Problemas como o envelhecimento da população, o aumento exponencial das doenças crónicas e os quase 30 % de Europeus que se confrontam, neste momento, com um distúrbio mental e do comportamento. Ou ainda, a crescente urbanização da população e os desafios de uma organização económica competitiva e esta crise socioeconómica que afeta o espaço europeu, e muito em particular, Portugal.
Estas realidades têm um impacto significativo nas organizações de saúde, onde os enfermeiros têm um papel central e insubstituível.
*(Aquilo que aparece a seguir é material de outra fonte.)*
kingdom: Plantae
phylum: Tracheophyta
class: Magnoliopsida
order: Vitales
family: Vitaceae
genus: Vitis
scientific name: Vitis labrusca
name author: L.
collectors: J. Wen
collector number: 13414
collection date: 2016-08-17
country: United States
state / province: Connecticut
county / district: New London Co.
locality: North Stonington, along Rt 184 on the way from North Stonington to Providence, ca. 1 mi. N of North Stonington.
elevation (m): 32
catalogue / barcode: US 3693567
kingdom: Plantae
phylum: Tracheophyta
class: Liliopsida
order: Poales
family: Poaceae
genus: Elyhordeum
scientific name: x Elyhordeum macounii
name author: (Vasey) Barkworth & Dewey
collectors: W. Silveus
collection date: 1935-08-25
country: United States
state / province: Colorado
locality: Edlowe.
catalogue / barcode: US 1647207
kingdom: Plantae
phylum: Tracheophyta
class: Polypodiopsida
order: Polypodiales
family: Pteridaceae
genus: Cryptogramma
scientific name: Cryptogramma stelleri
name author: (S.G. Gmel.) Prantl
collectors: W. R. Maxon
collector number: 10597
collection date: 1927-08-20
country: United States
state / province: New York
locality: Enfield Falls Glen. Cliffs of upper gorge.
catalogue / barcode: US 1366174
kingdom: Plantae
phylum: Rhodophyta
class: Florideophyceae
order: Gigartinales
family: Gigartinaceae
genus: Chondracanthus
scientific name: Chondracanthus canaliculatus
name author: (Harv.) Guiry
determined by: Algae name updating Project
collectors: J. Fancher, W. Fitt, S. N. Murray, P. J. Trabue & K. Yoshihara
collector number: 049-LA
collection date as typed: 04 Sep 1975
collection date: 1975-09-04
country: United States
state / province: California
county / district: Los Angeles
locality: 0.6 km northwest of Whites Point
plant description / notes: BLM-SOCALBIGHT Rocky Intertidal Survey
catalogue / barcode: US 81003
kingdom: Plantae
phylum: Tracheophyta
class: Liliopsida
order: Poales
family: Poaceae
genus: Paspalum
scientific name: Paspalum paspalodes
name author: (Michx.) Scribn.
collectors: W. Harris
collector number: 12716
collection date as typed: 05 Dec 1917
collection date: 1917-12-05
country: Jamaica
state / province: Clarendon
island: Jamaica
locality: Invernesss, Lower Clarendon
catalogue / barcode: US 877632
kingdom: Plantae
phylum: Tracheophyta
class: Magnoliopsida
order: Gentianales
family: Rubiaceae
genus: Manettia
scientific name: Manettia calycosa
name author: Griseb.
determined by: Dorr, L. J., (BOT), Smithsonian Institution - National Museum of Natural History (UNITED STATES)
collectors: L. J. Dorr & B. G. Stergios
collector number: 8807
Podemos dispor de todas as últimas tecnologias e terapêuticas disponíveis - mesmo as que não trazem valor acrescido á população -, os extintores á altura certa para garantir a acreditação da instituição, mas sem os enfermeiros, sem estas pessoas que têm corpo e que têm alma, devidamente motivados e envolvidos, devidamente reconhecidos, nunca teremos os serviços de saúde que precisamos e que ambicionamos.
O futuro trará, necessariamente, o foco na prestação de cuidados de saúde nos domicílios e nas comunidades prevenindo internamentos desnecessários e demasiado onerosos para o erário público. Este desafio exige enfermeiros em número adequado e com os conhecimentos, as competências, a confiança, a liberdade, e o reconhecimento necessários para trabalharem sozinhos e assumirem uma função proactiva na adaptação da prestação de cuidados de saúde às necessidades das pessoas, das famílias e das comunidades. Trata-se, tão só, de garantir a qualidade dos cuidados de saúde prestados à pessoa e às comunidades.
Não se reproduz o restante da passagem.